WORK TASK: Scan the listing for the word "intervention", and copy out each line where it is found.

[[ SOURCE MATERIAL, beginning ]]

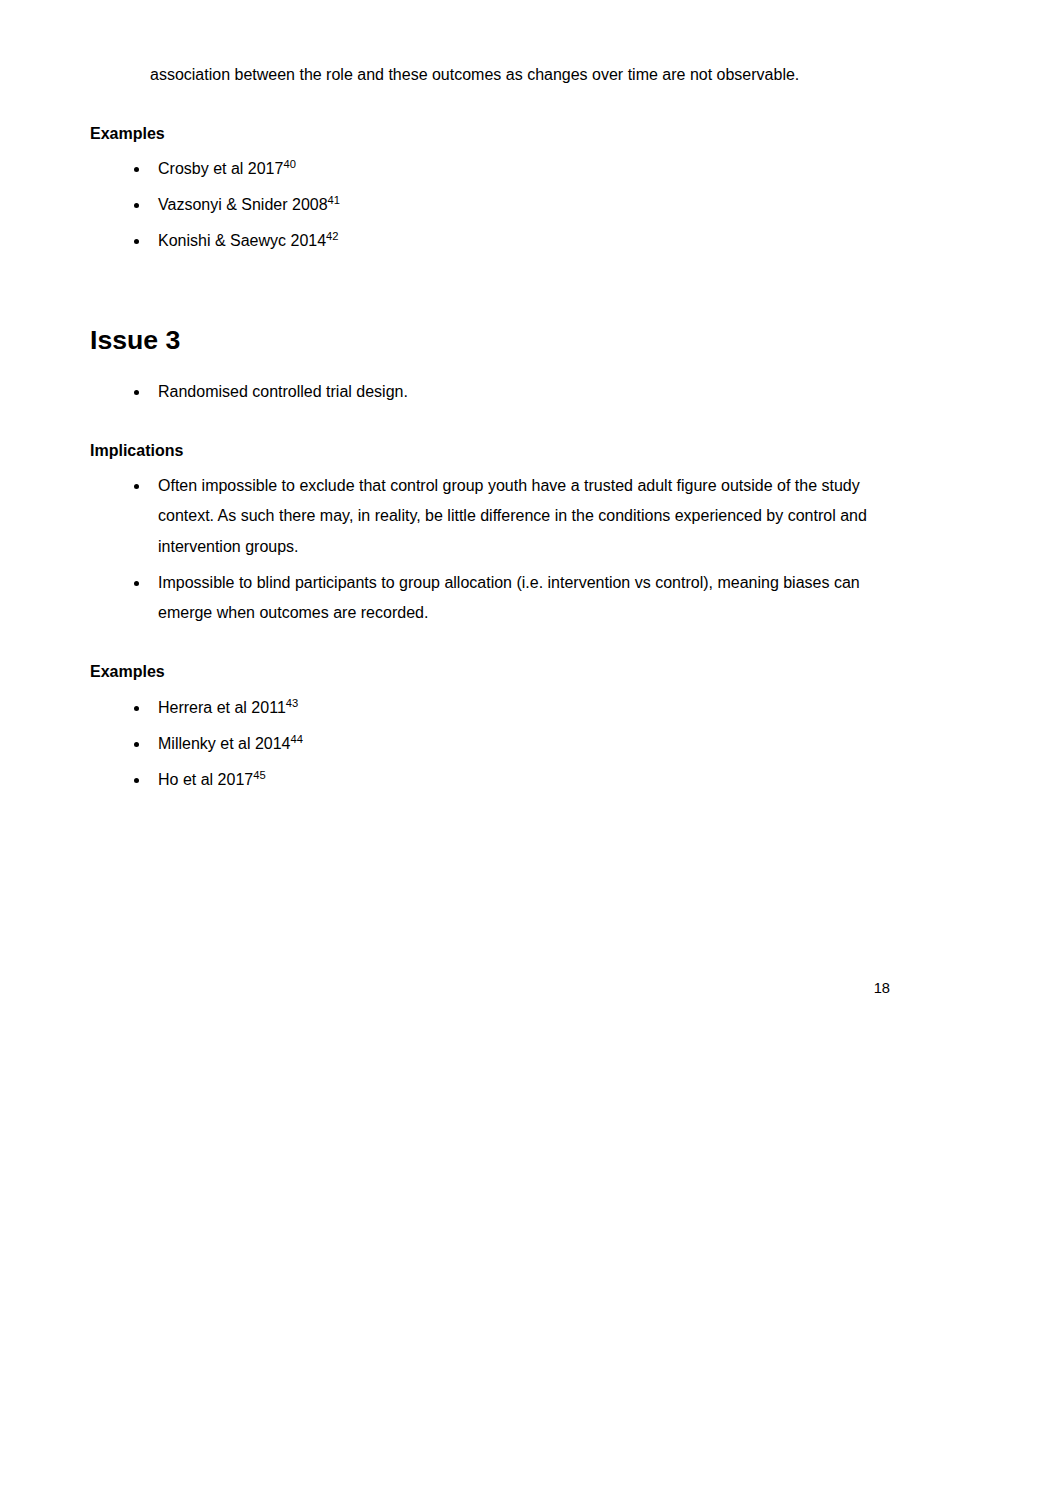association between the role and these outcomes as changes over time are not observable.
Examples
Crosby et al 201740
Vazsonyi & Snider 200841
Konishi & Saewyc 201442
Issue 3
Randomised controlled trial design.
Implications
Often impossible to exclude that control group youth have a trusted adult figure outside of the study context. As such there may, in reality, be little difference in the conditions experienced by control and intervention groups.
Impossible to blind participants to group allocation (i.e. intervention vs control), meaning biases can emerge when outcomes are recorded.
Examples
Herrera et al 201143
Millenky et al 201444
Ho et al 201745
18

[[ SOURCE MATERIAL, end ]]

RESPONSE AREA:
Often impossible to exclude that control group youth have a trusted adult figure outside of the study context. As such there may, in reality, be little difference in the conditions experienced by control and intervention groups.
Impossible to blind participants to group allocation (i.e. intervention vs control), meaning biases can emerge when outcomes are recorded.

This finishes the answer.